Marlon Castellón, a farmer in our food security program from Goyena, talked about his experience:
“The effect of El Niño has brought drought and affects us in several ways. The pastures are food for the cattle. They dry up, or during planting, if it does not rain on time, the seeds die. I remember from 2018 to 2019, we also had the El Niño effect and saw how entire families lost their wheat and corn crops because it did not rain at all. A lot of cattle were moved to other places in the north of the country where there might be forage. People also went hungry because the price of vegetables rose dramatically”.
“The drought affects producers who will not plant right now due to lack of rain. In my case I have not planted because I look at the weather and it has not rained. Even though we have a well with enough water, if I begin irrigating our farm from the well using our gas powered pump now in July, there would be a point where the cost of gas would eliminate the profit from the production of corn, wheat and vegetables that we grow”.
By September we are prepared that our farmers will be struggling with the difficulties brought on by El Niño. Our Agroforestry program director Jorge Acosta is working on measures to minimize or help to cope with the drought: Drip irrigation, use of drought resistant seeds, and mulching, among others, will be the focus of our next training workshops.

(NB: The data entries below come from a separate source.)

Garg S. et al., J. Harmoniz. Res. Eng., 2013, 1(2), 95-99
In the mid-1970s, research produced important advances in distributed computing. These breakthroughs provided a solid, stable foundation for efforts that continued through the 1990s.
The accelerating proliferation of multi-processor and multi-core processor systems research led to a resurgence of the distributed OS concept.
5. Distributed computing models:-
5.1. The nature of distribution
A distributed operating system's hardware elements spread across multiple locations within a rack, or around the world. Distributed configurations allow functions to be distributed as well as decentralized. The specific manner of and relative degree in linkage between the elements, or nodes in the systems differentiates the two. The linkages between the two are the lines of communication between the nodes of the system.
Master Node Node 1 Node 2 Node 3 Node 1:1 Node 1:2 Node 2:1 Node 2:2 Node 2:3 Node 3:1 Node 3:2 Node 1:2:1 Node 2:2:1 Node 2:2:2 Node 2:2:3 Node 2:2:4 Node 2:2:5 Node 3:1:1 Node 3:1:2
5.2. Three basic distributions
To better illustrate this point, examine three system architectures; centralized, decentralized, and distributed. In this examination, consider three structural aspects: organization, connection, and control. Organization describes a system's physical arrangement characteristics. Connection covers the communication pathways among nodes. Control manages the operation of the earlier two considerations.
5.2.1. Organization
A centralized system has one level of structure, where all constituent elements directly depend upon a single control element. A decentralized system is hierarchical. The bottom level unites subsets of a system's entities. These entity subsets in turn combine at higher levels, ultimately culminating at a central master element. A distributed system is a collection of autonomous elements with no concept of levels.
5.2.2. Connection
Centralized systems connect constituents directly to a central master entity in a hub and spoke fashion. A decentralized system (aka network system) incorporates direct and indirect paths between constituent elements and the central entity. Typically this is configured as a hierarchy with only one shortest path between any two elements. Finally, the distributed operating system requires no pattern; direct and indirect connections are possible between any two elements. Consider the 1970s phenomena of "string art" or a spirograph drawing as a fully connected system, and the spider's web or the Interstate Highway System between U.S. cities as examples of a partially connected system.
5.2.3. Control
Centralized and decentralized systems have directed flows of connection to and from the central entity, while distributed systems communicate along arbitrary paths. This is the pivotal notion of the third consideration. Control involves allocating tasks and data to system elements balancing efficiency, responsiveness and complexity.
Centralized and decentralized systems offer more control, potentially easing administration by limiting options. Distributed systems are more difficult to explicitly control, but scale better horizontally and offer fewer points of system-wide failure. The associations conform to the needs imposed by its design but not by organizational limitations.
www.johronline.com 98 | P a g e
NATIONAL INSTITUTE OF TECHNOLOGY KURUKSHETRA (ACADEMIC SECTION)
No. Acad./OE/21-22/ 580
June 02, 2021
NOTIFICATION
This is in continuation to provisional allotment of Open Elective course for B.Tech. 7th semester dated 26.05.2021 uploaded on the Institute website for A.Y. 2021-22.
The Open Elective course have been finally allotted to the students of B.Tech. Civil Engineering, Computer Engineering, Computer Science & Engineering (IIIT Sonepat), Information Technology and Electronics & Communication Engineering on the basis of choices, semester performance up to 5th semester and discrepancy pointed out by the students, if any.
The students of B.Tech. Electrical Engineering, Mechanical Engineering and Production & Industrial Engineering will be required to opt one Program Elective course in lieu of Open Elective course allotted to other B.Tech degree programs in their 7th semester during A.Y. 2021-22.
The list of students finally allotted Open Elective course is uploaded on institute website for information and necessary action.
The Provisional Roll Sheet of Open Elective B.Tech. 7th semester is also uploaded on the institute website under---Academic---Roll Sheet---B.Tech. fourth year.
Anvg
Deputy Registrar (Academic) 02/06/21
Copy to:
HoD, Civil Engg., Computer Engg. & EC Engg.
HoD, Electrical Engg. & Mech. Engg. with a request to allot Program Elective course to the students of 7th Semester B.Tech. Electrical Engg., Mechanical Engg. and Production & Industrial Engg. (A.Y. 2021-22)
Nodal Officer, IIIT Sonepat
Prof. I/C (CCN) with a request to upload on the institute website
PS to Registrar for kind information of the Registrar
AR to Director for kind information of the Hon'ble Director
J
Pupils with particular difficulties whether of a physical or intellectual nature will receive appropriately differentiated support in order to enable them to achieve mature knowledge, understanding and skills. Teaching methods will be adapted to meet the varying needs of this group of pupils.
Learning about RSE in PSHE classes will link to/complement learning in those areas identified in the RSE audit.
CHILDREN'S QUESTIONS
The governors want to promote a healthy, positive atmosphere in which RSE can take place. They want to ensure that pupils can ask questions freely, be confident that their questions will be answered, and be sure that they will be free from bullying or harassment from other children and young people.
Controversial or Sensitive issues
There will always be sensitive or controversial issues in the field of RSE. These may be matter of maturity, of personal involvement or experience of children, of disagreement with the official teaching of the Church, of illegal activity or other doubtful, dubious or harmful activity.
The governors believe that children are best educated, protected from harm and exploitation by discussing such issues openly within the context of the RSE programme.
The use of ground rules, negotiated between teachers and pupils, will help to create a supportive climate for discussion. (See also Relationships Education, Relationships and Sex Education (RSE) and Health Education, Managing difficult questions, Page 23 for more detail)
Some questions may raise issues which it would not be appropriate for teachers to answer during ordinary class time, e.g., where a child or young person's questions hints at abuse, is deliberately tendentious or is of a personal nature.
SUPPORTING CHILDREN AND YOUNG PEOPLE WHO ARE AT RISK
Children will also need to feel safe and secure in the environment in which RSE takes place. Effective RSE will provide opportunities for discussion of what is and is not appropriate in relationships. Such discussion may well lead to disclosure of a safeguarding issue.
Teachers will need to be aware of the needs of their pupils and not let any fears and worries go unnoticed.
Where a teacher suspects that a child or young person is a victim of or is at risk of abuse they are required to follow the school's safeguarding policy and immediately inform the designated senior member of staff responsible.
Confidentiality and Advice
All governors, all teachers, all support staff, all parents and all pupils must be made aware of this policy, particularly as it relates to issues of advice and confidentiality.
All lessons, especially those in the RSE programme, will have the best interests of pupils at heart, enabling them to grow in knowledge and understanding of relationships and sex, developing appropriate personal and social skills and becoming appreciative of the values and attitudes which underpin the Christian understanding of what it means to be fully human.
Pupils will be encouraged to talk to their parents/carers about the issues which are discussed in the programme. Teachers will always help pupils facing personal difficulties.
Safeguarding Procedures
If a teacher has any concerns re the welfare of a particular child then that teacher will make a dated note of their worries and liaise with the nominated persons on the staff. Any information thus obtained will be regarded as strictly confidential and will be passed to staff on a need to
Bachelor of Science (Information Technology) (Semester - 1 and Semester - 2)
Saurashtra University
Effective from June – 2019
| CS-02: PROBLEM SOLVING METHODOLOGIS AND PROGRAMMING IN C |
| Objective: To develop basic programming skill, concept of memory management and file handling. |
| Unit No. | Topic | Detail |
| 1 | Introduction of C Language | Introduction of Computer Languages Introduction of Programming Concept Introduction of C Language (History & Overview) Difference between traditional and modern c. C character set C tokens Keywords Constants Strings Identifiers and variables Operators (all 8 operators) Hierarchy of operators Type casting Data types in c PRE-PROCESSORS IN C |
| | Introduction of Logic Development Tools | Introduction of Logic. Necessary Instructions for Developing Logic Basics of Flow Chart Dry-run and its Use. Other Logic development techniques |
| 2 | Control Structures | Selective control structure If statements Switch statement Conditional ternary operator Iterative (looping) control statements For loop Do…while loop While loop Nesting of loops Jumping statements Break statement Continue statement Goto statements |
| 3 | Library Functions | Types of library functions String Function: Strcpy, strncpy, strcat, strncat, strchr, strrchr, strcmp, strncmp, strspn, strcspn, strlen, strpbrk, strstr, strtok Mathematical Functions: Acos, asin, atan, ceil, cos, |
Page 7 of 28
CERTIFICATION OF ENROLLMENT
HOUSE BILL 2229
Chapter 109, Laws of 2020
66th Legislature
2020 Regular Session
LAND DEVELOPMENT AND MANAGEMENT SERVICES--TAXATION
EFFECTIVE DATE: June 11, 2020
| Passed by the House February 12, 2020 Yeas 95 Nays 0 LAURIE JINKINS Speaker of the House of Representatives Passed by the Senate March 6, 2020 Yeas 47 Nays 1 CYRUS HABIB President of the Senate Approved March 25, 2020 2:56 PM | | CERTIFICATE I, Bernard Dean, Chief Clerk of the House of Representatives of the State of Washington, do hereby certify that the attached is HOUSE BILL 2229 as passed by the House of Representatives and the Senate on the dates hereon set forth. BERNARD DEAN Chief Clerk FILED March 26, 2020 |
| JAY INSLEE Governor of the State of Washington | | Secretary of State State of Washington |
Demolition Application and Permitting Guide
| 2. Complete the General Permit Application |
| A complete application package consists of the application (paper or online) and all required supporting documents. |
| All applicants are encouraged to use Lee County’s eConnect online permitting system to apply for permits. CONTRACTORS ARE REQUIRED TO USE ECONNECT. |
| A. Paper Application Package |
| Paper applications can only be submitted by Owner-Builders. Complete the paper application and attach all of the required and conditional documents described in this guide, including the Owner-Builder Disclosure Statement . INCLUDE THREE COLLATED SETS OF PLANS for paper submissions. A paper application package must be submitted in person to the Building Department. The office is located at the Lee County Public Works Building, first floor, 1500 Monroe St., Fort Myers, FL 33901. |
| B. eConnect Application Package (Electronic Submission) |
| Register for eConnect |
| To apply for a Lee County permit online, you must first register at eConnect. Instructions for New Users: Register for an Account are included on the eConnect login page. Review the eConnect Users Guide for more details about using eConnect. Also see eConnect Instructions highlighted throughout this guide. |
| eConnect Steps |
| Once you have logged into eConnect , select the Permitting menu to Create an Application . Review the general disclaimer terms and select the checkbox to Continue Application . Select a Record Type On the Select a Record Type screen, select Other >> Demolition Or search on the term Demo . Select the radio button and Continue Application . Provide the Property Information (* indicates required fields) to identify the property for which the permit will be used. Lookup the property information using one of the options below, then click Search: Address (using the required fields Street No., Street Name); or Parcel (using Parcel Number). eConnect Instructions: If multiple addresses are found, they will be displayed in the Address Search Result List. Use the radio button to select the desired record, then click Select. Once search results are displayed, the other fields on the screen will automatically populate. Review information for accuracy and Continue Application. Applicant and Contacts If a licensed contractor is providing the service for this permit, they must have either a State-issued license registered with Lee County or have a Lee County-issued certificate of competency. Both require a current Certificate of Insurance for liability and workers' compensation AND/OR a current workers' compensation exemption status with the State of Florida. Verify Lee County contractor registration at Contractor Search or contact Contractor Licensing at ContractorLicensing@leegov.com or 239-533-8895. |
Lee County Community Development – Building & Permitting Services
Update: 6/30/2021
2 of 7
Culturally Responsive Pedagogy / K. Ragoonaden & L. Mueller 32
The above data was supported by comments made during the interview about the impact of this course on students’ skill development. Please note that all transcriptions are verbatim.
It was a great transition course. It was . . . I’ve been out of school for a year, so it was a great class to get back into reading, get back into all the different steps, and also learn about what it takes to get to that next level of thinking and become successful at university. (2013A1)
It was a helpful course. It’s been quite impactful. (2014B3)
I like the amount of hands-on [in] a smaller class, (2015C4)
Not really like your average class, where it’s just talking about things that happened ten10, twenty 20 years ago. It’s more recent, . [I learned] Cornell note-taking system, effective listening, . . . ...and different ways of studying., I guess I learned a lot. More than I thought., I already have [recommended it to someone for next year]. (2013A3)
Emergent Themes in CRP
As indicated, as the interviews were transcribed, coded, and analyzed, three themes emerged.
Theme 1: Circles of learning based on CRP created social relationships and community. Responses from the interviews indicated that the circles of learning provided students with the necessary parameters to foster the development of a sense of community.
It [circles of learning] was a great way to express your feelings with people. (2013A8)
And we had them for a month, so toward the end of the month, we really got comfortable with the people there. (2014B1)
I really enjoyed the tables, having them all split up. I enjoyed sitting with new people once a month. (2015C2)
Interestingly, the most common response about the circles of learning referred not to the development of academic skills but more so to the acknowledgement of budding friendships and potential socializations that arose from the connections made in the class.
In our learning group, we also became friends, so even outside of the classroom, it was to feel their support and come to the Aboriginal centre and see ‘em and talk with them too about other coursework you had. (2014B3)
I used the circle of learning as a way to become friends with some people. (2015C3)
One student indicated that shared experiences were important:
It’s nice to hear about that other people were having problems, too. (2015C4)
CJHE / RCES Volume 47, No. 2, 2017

Oue chief concern is avoiding food shortages, and protecting vegetables and fruit crops that are critical for feeding rural families.
”The world should prepare for the development of El Niño, which is often associated with increased heat, drought or precipitation in different parts of the world, could bring respite from the drought in the Horn of Africa and other impacts related to La Niña, but it could also trigger extreme weather events.”